With conventional medicines in short supply during the Civil War, the Confederacy turned to plant-based alternatives in desperation. New research suggests some of these remedies were actually quite good at fighting off infections—a finding that could lead to effective new drugs.
Three plant-based topical remedies listed in a Confederate Civil War field guide have antiseptic qualities, according to new research published this week in Scientific Reports. The antibacterial compounds were derived from white oak, tulip poplar, and devil’s walking stick.
The active ingredients of the remedies are still not known, but the finding suggests these plant-based medicines may have actually saved some lives during the war, and perhaps even preventing the amputation of infected limbs.
“As we look toward a future where many of our current antibiotics may no longer work… I think it’s important to have alternative strategies in development to fill that gap.”
The new research also highlights the value of investigating old-timey therapies, which could be reconstituted into modern medicines.
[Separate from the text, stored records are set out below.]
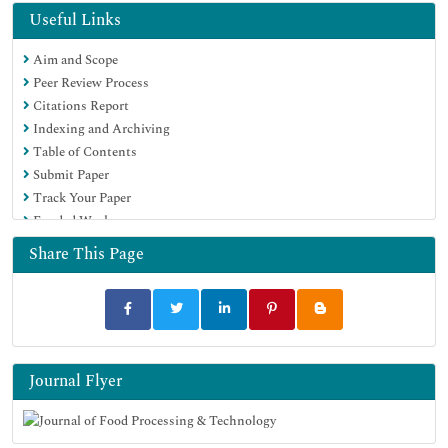
OCLC- WorldCat
Useful Links
Scholarsteer
Aim and Scope
SWB online catalog
Peer Review Process
Publons
Citations Report
Euro Pub
Indexing and Archiving
Google Scholar
Table of Contents
Submit Paper
Track Your Paper
Funded Work
Share This Page
Journal Flyer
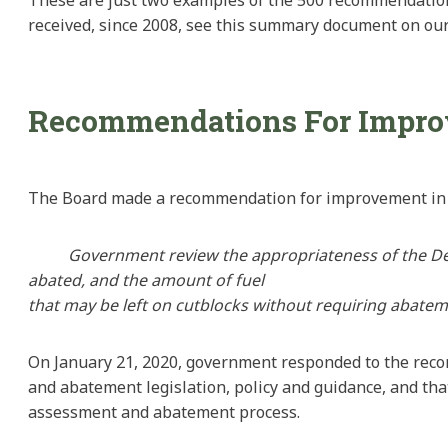
received, since 2008, see this summary document on our
Recommendations For Impr
The Board made a recommendation for improvement in o
Government
review the appropriateness of the 
abated, and the amount of fuel
that
may be left on
cutblocks
without requiring abatem
On January 21, 2020, government responded to the reco
and abatement legislation, policy and guidance, and that
assessment and abatement process.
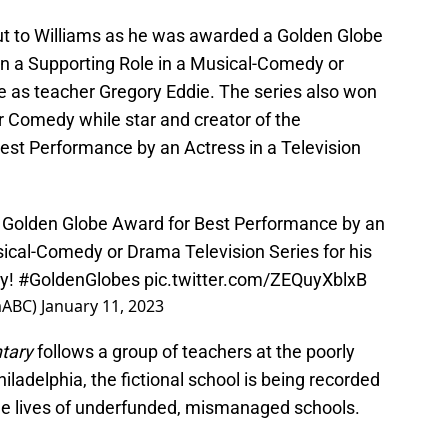
out to Williams as he was awarded a Golden Globe
in a Supporting Role in a Musical-Comedy or
le as teacher Gregory Eddie. The series also won
r Comedy while star and creator of the
Best Performance by an Actress in a Television
 Golden Globe Award for Best Performance by an
sical-Comedy or Drama Television Series for his
y
!
#GoldenGlobes
pic.twitter.com/ZEQuyXblxB
mABC)
January 11, 2023
ntary
follows a group of teachers at the poorly
hiladelphia, the fictional school is being recorded
he lives of underfunded, mismanaged schools.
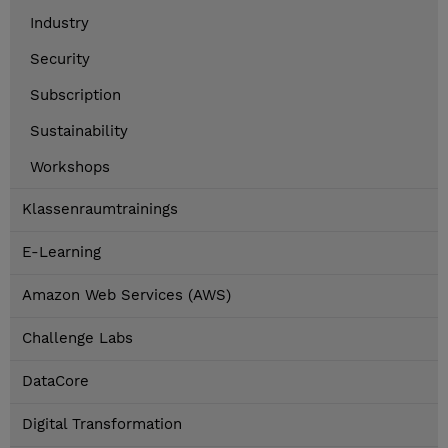
Industry
Security
Subscription
Sustainability
Workshops
Klassenraumtrainings
E-Learning
Amazon Web Services (AWS)
Challenge Labs
DataCore
Digital Transformation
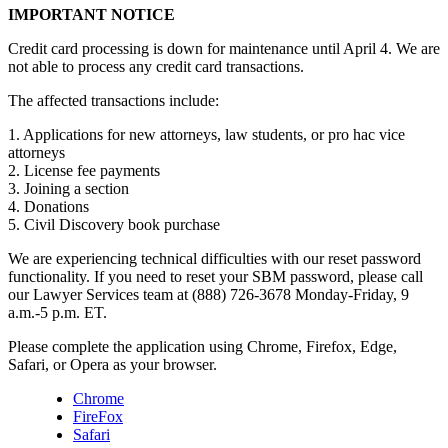
IMPORTANT NOTICE
Credit card processing is down for maintenance until April 4. We are
not able to process any credit card transactions.
The affected transactions include:
1. Applications for new attorneys, law students, or pro hac vice
attorneys
2. License fee payments
3. Joining a section
4. Donations
5. Civil Discovery book purchase
We are experiencing technical difficulties with our reset password
functionality. If you need to reset your SBM password, please call
our Lawyer Services team at (888) 726-3678 Monday-Friday, 9
a.m.-5 p.m. ET.
Please complete the application using Chrome, Firefox, Edge,
Safari, or Opera as your browser.
Chrome
FireFox
Safari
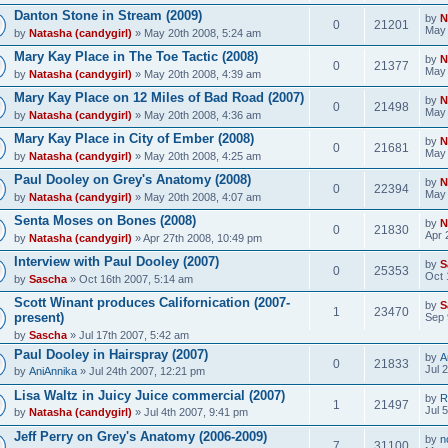
Danton Stone in Stream (2009)
by
N
0
21201
May 
by
Natasha (candygirl)
» May 20th 2008, 5:24 am
Mary Kay Place in The Toe Tactic (2008)
by
N
0
21377
May 
by
Natasha (candygirl)
» May 20th 2008, 4:39 am
Mary Kay Place on 12 Miles of Bad Road (2007)
by
N
0
21498
May 
by
Natasha (candygirl)
» May 20th 2008, 4:36 am
Mary Kay Place in City of Ember (2008)
by
N
0
21681
May 
by
Natasha (candygirl)
» May 20th 2008, 4:25 am
Paul Dooley on Grey's Anatomy (2008)
by
N
0
22394
May 
by
Natasha (candygirl)
» May 20th 2008, 4:07 am
Senta Moses on Bones (2008)
by
N
0
21830
Apr 
by
Natasha (candygirl)
» Apr 27th 2008, 10:49 pm
Interview with Paul Dooley (2007)
by
S
0
25353
Oct 
by
Sascha
» Oct 16th 2007, 5:14 am
Scott Winant produces Californication (2007-
by
S
1
23470
present)
Sep 
by
Sascha
» Jul 17th 2007, 5:42 am
Paul Dooley in Hairspray (2007)
by
A
0
21833
Jul 
by
AniAnnika
» Jul 24th 2007, 12:21 pm
Lisa Waltz in Juicy Juice commercial (2007)
by
R
1
21497
Jul 
by
Natasha (candygirl)
» Jul 4th 2007, 9:41 pm
Jeff Perry on Grey's Anatomy (2006-2009)
by
n
7
31100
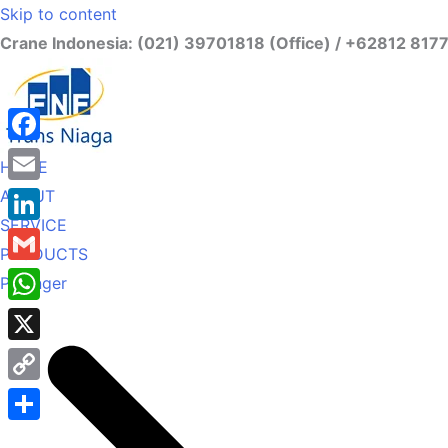
Skip to content
Crane Indonesia: (021) 39701818 (Office) / +62812 817
Facebook
HOME
ABOUT
Email
SERVICE
LinkedIn
PRODUCTS
Gmail
Palfinger
WhatsApp
X
Copy
Link
Share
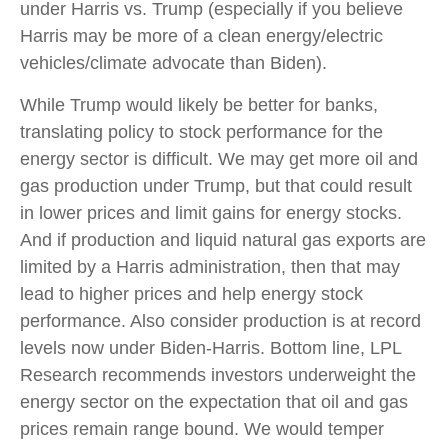
under Harris vs. Trump (especially if you believe
Harris may be more of a clean energy/electric
vehicles/climate advocate than Biden).
While Trump would likely be better for banks,
translating policy to stock performance for the
energy sector is difficult. We may get more oil and
gas production under Trump, but that could result
in lower prices and limit gains for energy stocks.
And if production and liquid natural gas exports are
limited by a Harris administration, then that may
lead to higher prices and help energy stock
performance. Also consider production is at record
levels now under Biden-Harris. Bottom line, LPL
Research recommends investors underweight the
energy sector on the expectation that oil and gas
prices remain range bound. We would temper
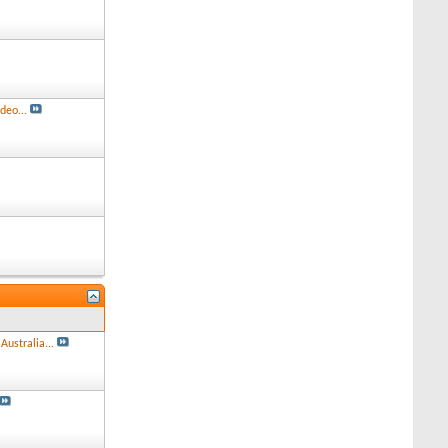
deo...
Australia...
“As we look toward a future where many of our current antibiotics may no longer work with the efficacy to which we have become accustomed, I think it’s important to have alternative strategies in development to fill that gap,” Cassandra Quave, senior author of the new paper and an ethnobotanist at Emory University, told Gizmodo in an email. “The significance of the study is that it offers another proof-of-concept case that some of our solutions for the post-antibiotic era may be found in the medical traditions of the pre-antibiotic era.”
Quave said it’s important to look back on historical data relating to the use of medicinal plants, particularly as we search for solutions to emerging medical challenges.
“Luckily, today we have advanced scientific methodologies and instrumentation that enables a deeper look at these historic remedies,” said Quave.
During the Civil War (1861-1865), Union forces suffocated the South with a blockade, dramatically limiting the amount of goods available to the Confederacy—including its access to conventional medicines. With soaring infection rates among wounded soldiers, Confederate Surgeon General Samuel Moore commissioned Francis Porcher, a botanist and surgeon from South Carolina, to compile a book of medicinal plants found in the Southern states. Porcher was asked to include folk remedies used by white Southerners, as well as those used by enslaved Africans and indigenous peoples.